Однако девица подмену заметила — не в прямом смысле, конечно. Во всяком случае, Радомирина любовь к Ярославу быстро пошла на убыль.
Пришлось все-таки принимать меры.
Меры помогли — любовь к девице вернулась. Через два дня Радомира любила Лейфа в шкуре Ярослава так же страстно, как до того любила самого Ярослава. И слава Тору и Одину, что так произошло. Ведь именно эта любовь и спасла Лейфа от ловушки.

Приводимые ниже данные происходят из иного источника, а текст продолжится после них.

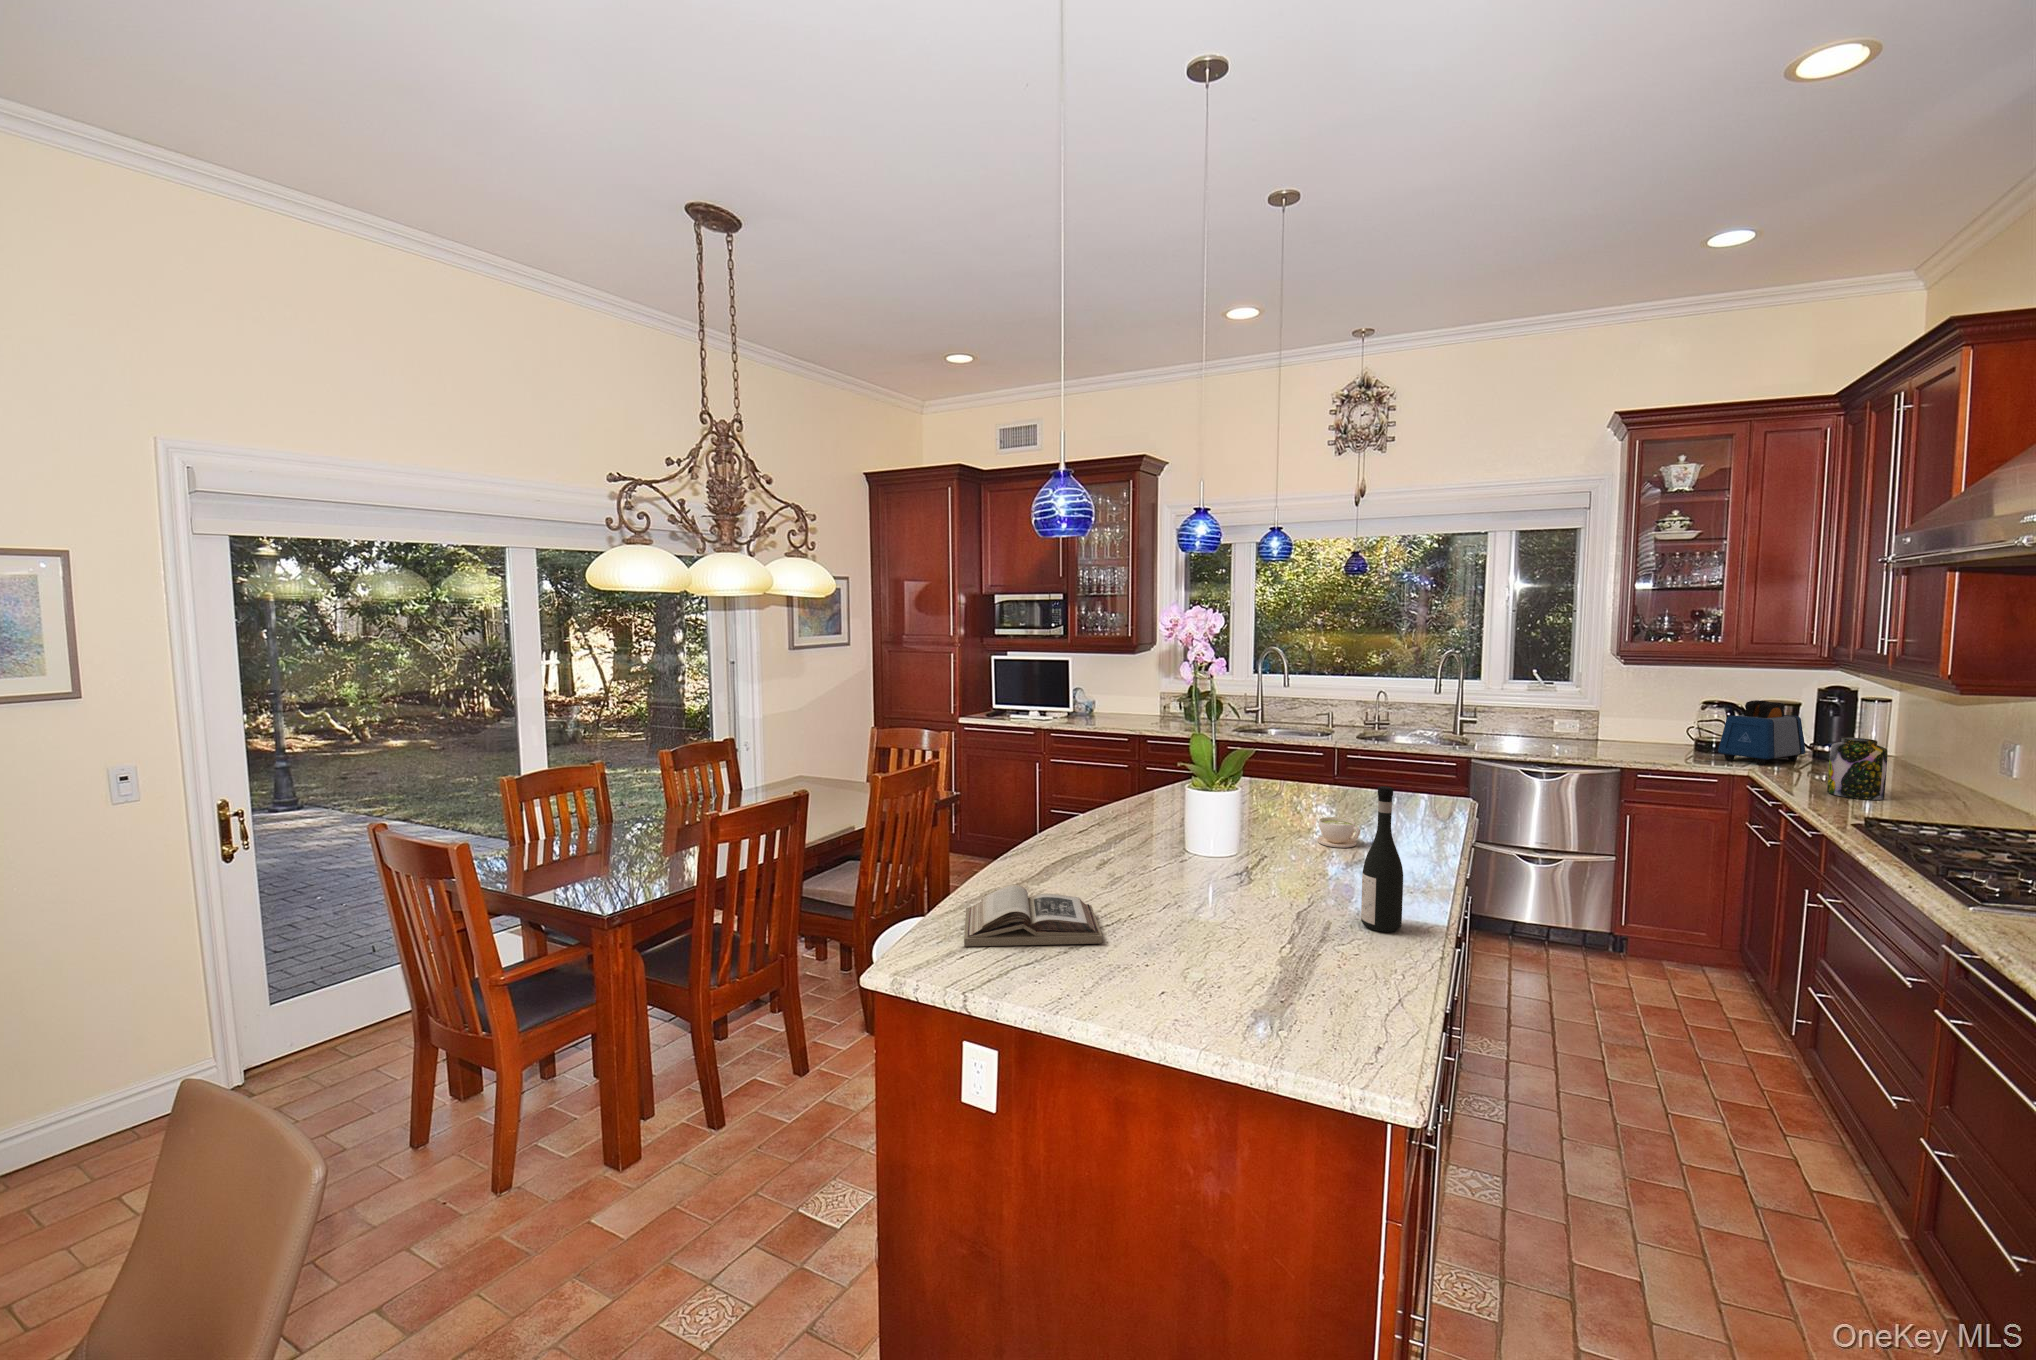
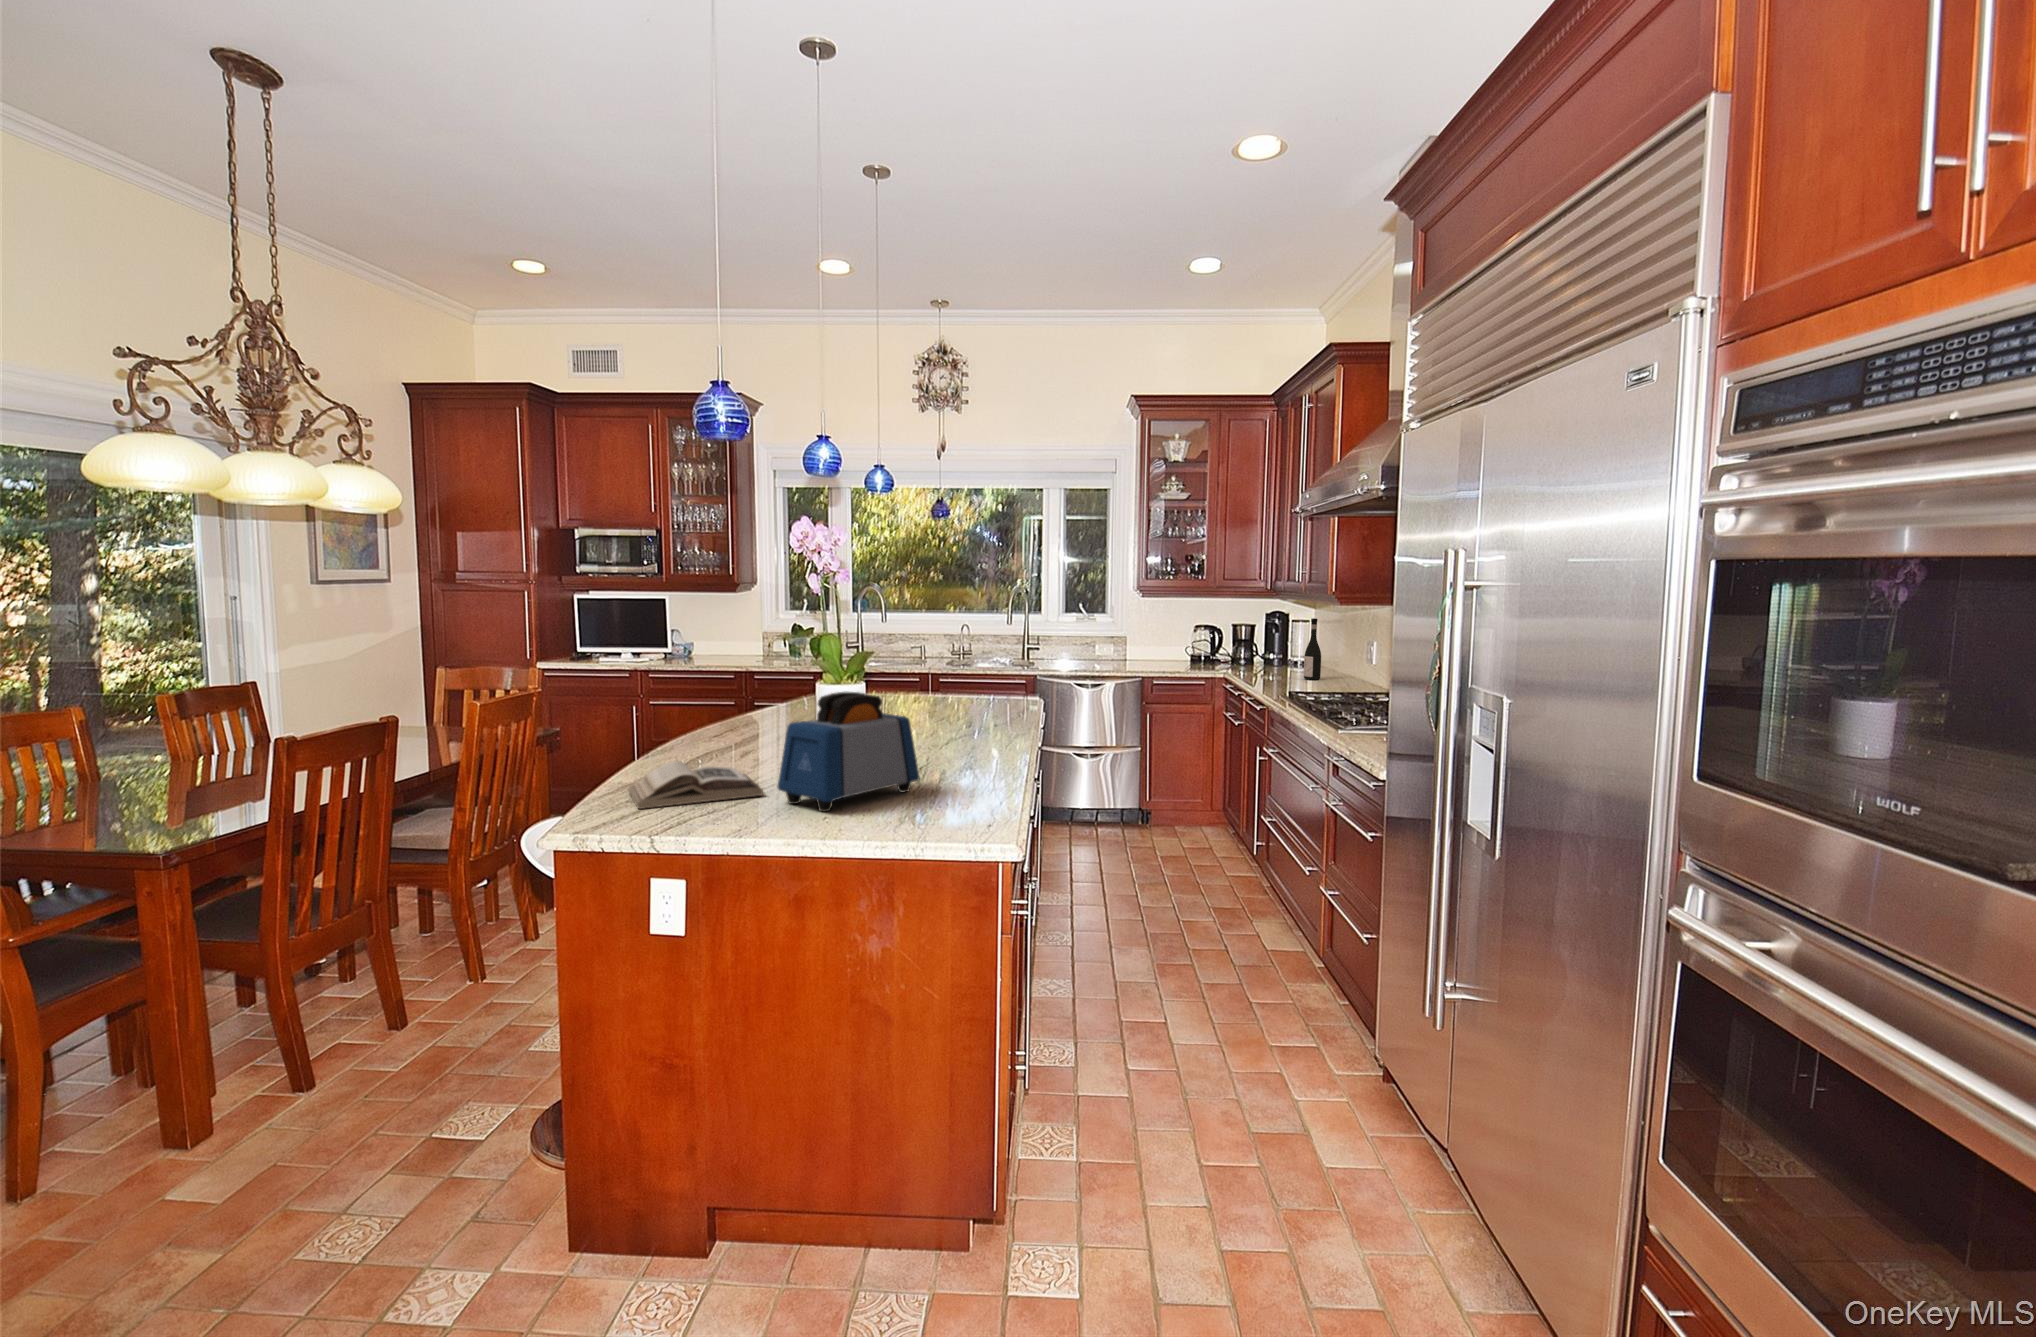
toaster: present [1718,700,1806,765] -> present [778,692,920,812]
jar: present [1827,737,1887,800] -> none [1264,641,1295,683]
wine bottle: present [1361,786,1403,932] -> present [1304,618,1321,680]
coffee cup: present [1317,817,1360,848] -> none [924,709,957,732]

Он взял горничную на пятый день после своего перерождения, взял силой — это потом до него дошло, что она не очень-то и сопротивлялась, но ведь в Клетке девицы и вовсе ложились под него сами! С нею было много лучше, чем с Трудой. Тело Радомиры откликалось на малейшее его желание не потому, что ее ждала оплата, — она была попросту не способна воспротивиться этому отклику. Лишь бы рядом никого не было!..
А ночью он впервые почувствовал себя пауком.
Впрочем, это слово вряд ли соответствовало сути происшедших с ним перемен. Нет, ощущал он себя, как и прежде, человеком, Лейфом Солхеймом, но паутина была. Как иначе еще можно назвать ту плотную сеть неведомых ниточек, которая раскинулась от него по всему миру?..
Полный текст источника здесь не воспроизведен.